Film No 17 (2015) : White House Down

white house down 1 When in Rome…so when it’s half term and you are with your teenage boy, you watch outrageous action movies on Netflix. ‘White House Down’ stars Channing Tatum as Cale, a would-be secret agent who gets trapped in the White House with his 13-year old daughter when it is invaded by a violent gang. It turns out that the gang has help on the inside of the White House, but the plot is so thin I won’t spoil it by telling you who the traitor is.

Needless to say, Cale becomes almost single-handedly responsible for delivering the White House from evil. He has to hide, shoot, hide in elevator shafts, bring down helicopters and save President Sawyer (Jamie Foxx). Oh, and rescue his daughter who has been taken hostage by the gun-wielding maniacs.

It is all so outlandish and ridiculous, that I watched it with the same suspension of belief that I would if I was watching ‘The Hobbit’. The stunts are daring and well-executed, the acting mediocre, the storyline even worse. But it’s fun. I wasn’t surprised to see that the film won the Teen Choice Awards Summer Action/Adventure movie. I have a teen and this film was just the ticket for passing a couple of hours in the company of my offspring!

Film No 24 (2014) : Taken

takenI struggled to see this film as entertainment. As I am a parent, it hit where it hurts most – the fear of something happening to my children. In particular, my teenage daughter being abducted and sold into sex slavery.

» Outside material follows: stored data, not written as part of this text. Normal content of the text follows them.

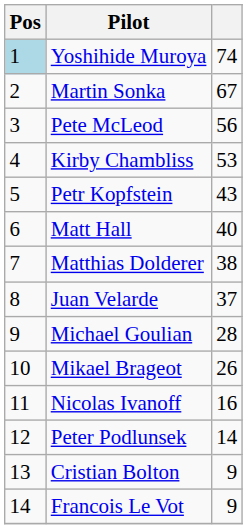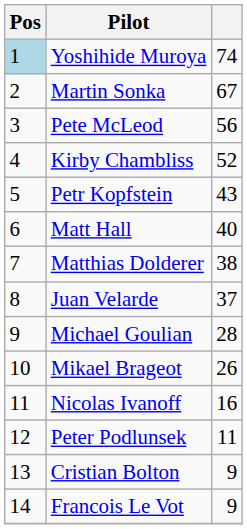Kirby Chambliss | column 3: 53 -> 52
Peter Podlunsek | column 3: 14 -> 11
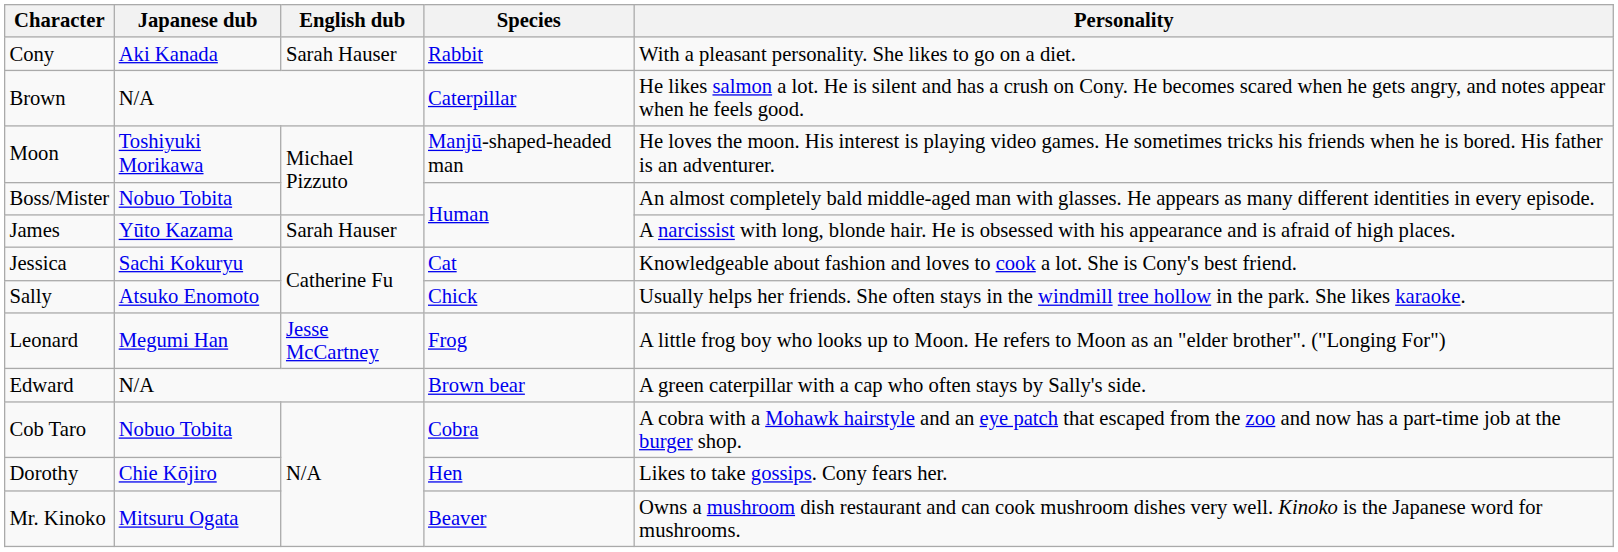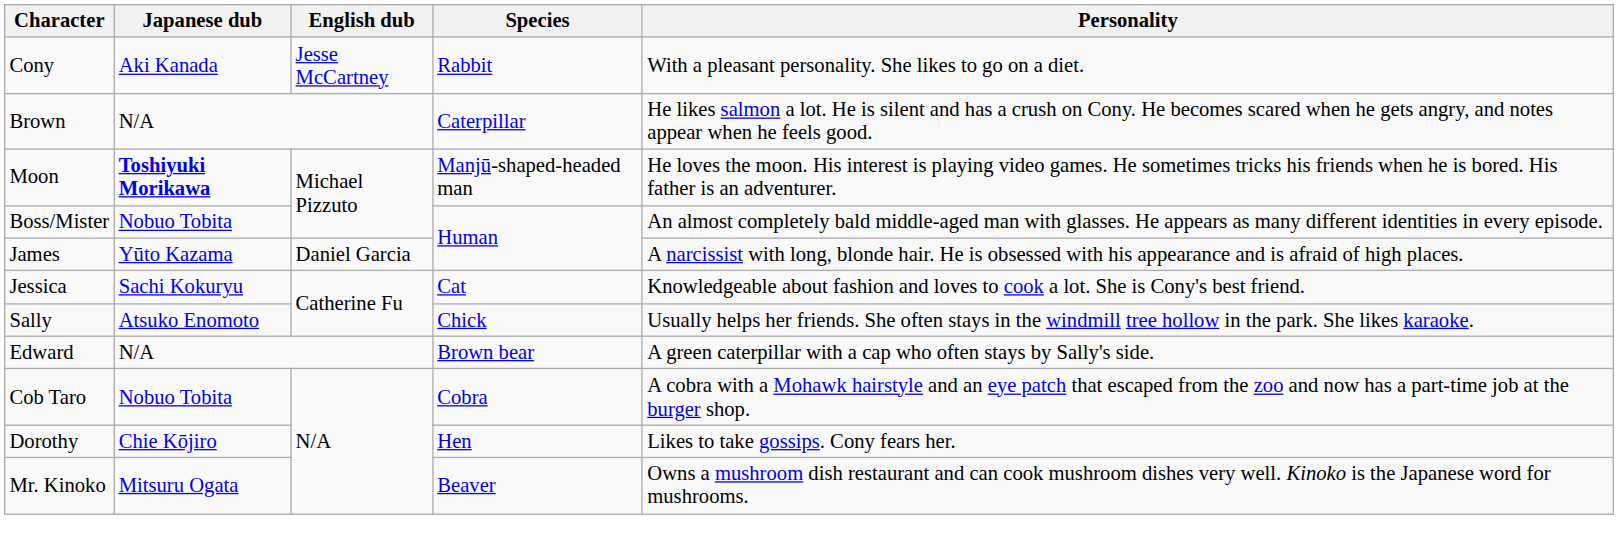Cony | English dub: Sarah Hauser -> Jesse McCartney
Moon | Japanese dub: normal -> bold
James | English dub: Sarah Hauser -> Daniel Garcia
- row: Leonard | Megumi Han | Jesse McCartney | Frog | A little frog boy who looks up to Moon. He refers to Moon as an "elder brother". ("Longing For")
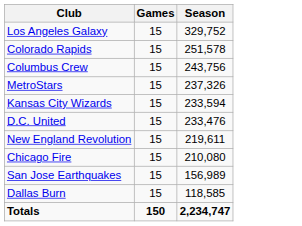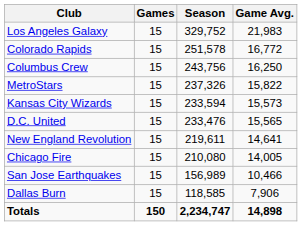+ column: Game Avg. | 21,983 | 16,772 | 16,250 | 15,822 | 15,573 | 15,565 | 14,641 | 14,005 | 10,466 | 7,906 | 14,898
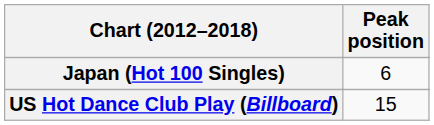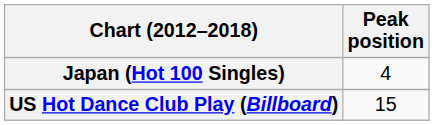Japan (Hot 100 Singles) | Peak position: 6 -> 4
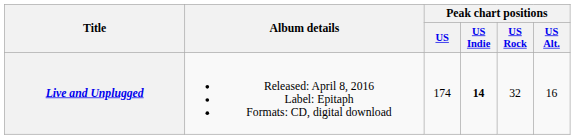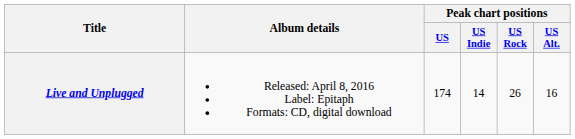Live and Unplugged | Peak chart positions / US Indie: bold -> normal
Live and Unplugged | Peak chart positions / US Rock: 32 -> 26
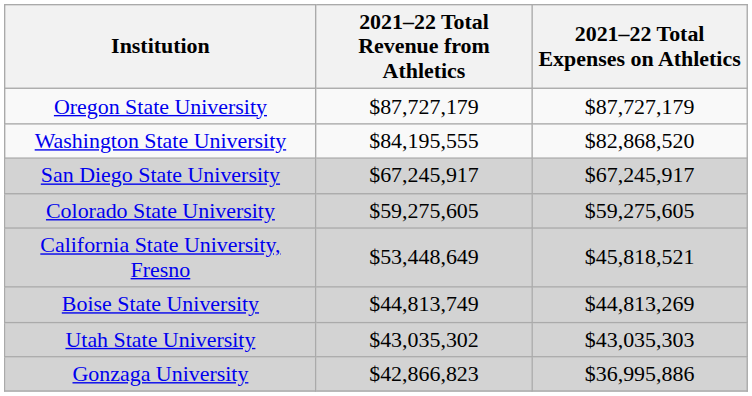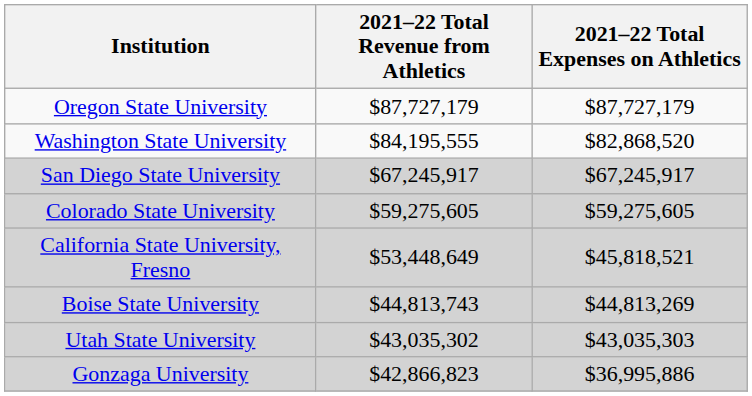Boise State University | 2021–22 Total Revenue from Athletics: $44,813,749 -> $44,813,743
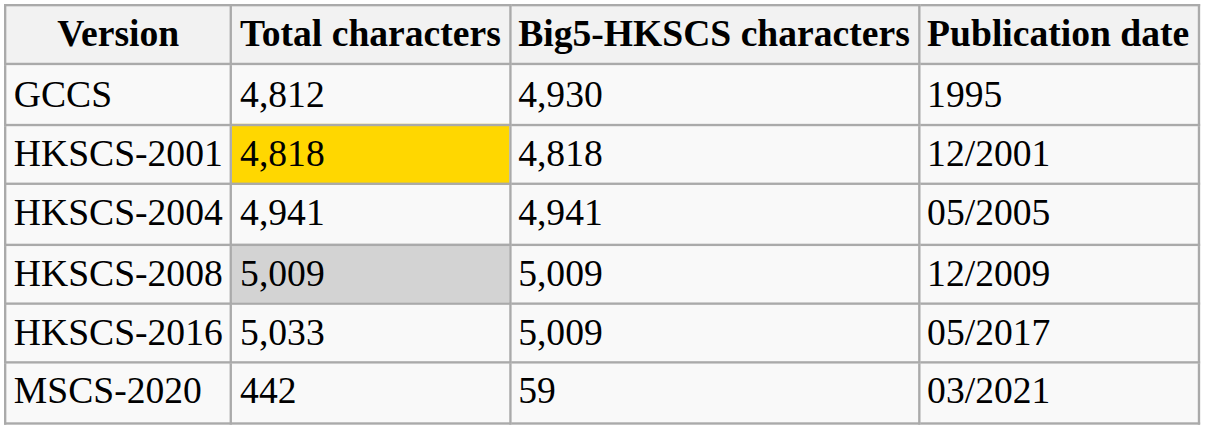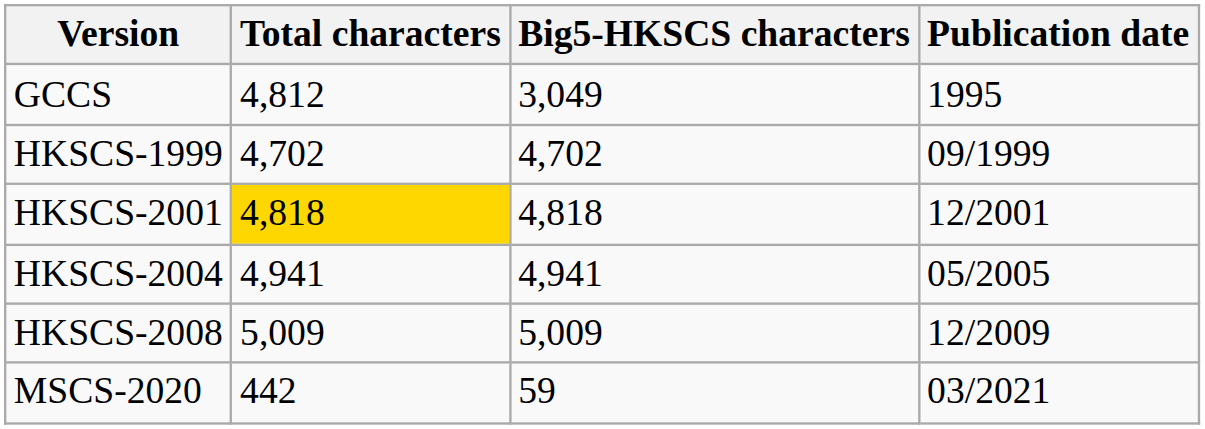GCCS | Big5-HKSCS characters: 4,930 -> 3,049
+ row: HKSCS-1999 | 4,702 | 4,702 | 09/1999
HKSCS-2008 | Total characters: lightgrey background -> no background
- row: HKSCS-2016 | 5,033 | 5,009 | 05/2017
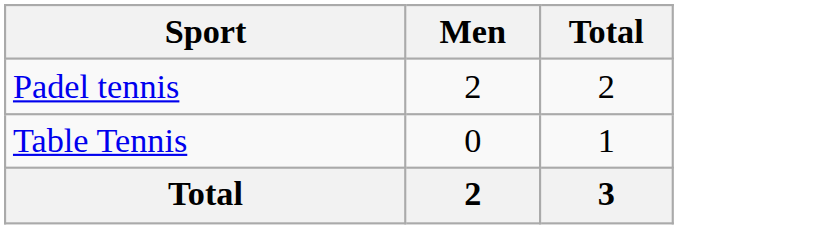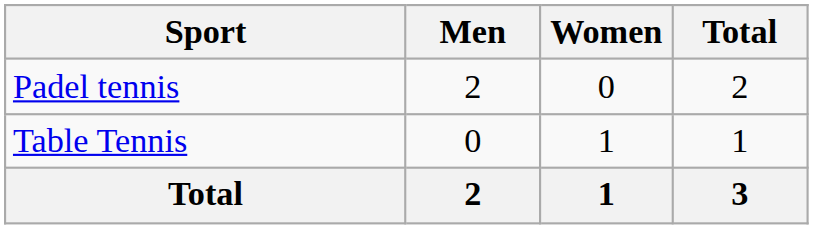+ column: Women | 0 | 1 | 1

It was almost unbearable to watch.

Maybe I am a little too old for heartthrobs but I have a soft spot for Liam Neeson. In ‘Taken’, he plays Bryan Mills, a retired CIA agent living in California. His daughter, Kim, travels to Paris with a friend. The girls are kidnapped by an Albanian gang. Using all his detective skills, Mills sets out to find them. It’s a film: you can probably guess the ending.

The film is gritty (not a word I use often) and violent. The scenes with drugged-up young girls trapped behind dingy curtains is frightening, especially as I imagine there must be more than a grain of truth in these portrayals. Shooting, fights and torture also feature prominently, together with some impressive car chases. I have to be honest; I spent a fair amount of the film peeping through my fingers.

Despite the uneasiness it caused, this is a ‘must-see’ film. A stark reminder of the dangers of society – and why you should always tell your parents the truth about where you are going.